10 Ways Space Is Trying to Kill You

In the Hollywood thriller “Gravity,” screenwriters concocted a frightening space scenario. Two NASA astronauts on a spacewalk, portrayed by Sandra Bullock and George Clooney, find themselves stranded in the emptiness of space, after their spacecraft is wrecked by debris from a satellite destroyed by a missile.

While that particular dilemma was fictional, it resonated powerfully with movie audiences, because those of us who grew up watching the triumphs and tragedies of the Space Age know that being an astronaut is dangerous work. We’ve heard about the deaths of the three Apollo astronauts during a launching pad test exercise in 1967, the six who lost their lives when the space shuttle Challenger disintegrated 73 seconds after liftoff in 1986, and the seven who were killed when the Columbia shuttle broke up during re-entry in 2003 [source: Airsafe.com].

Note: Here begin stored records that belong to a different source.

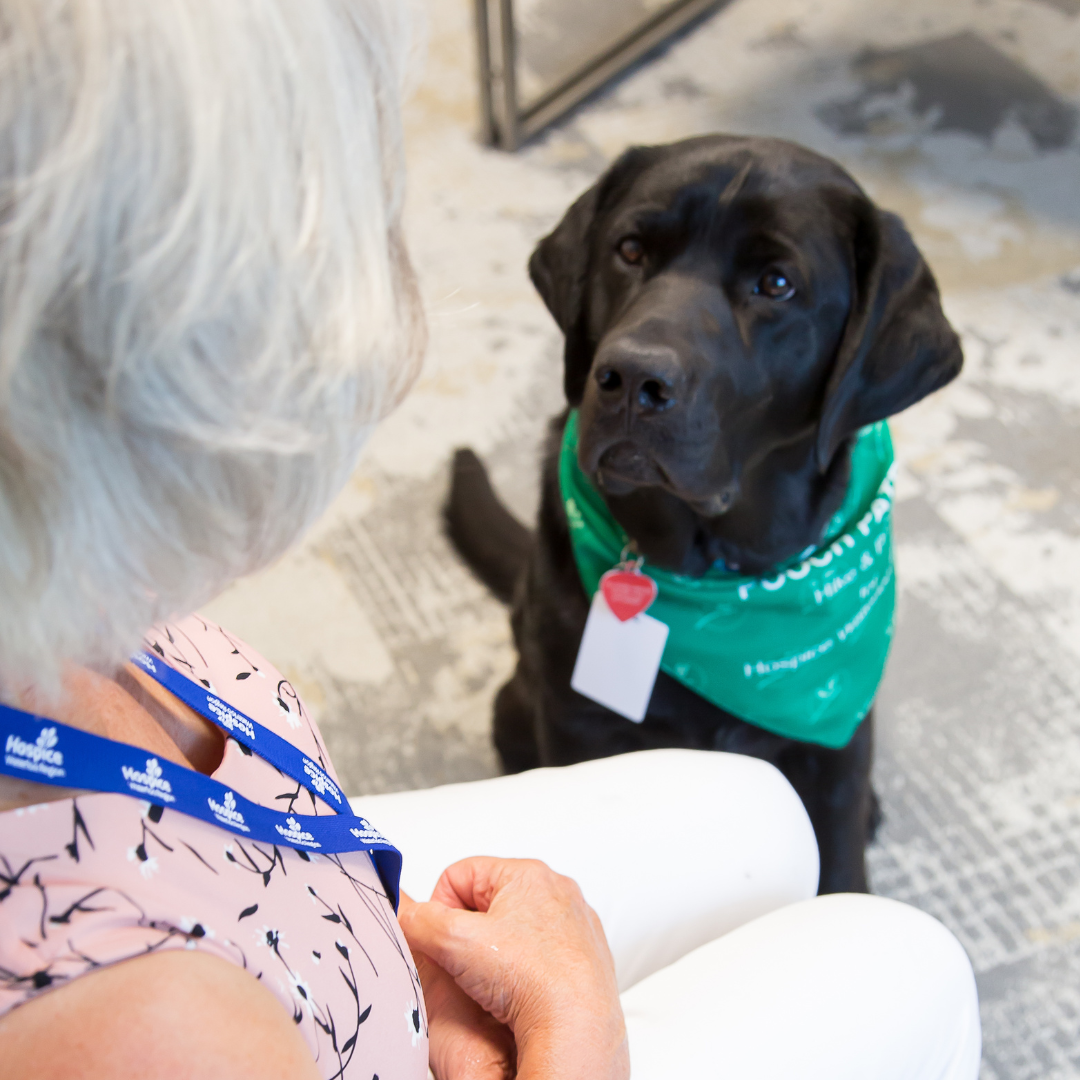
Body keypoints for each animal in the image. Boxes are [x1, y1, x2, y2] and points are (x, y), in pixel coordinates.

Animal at [447, 137, 963, 894]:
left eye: (775, 284)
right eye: (630, 250)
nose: (632, 377)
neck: (717, 575)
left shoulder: (833, 746)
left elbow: (841, 865)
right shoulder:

But while leaving Earth and returning to it are both risky business, the time that astronauts spend in the airless, cold and highly irradiated void of space is fraught with ever-present lethal peril, too. Space is so dangerous, in fact, that it’s amazing that only three humans—a trio of Soviet cosmonauts on a 1971 mission—have actually perished there. Here are 10 of the ways in which the cosmos is unforgiving of our inherent frailties.

Without atmospheric pressure (or a space suit), water in your soft tissues would vaporize and your body would swell up grossly. LONELY_/ISTOCK/THINKSTOCK
If an astronaut is exposed to a space vacuum without protection, other nasty stuff would happen, too. Without atmospheric pressure to balance things out, the unfortunate space traveler’s final breath would expand in his or her lungs, tearing the delicate gas-exchange tissues that line them. At the same time, water in the person’s soft tissues would vaporize, causing the body to swell up grossly, though the skin would provide enough resistance to keep him or her from bursting like an overinflated balloon. Bubbles would form in the veins, blocking blood flow, and the astronaut’s bowels, bladder and stomach would expel their contents. (This was what happened to dogs exposed to near vacuum as part of a study. If the time they spent was less than 90 seconds, most of the effects went away once the air was repressurized; more than that and they usually died) [source: Gosline].

If that’s not bad enough, a condition called ebullism can set in, in which the boiling point of bodily fluids would decrease below the body’s normal temperature, causing the astronaut’s saliva to boil on his or her tongue [source: NASA].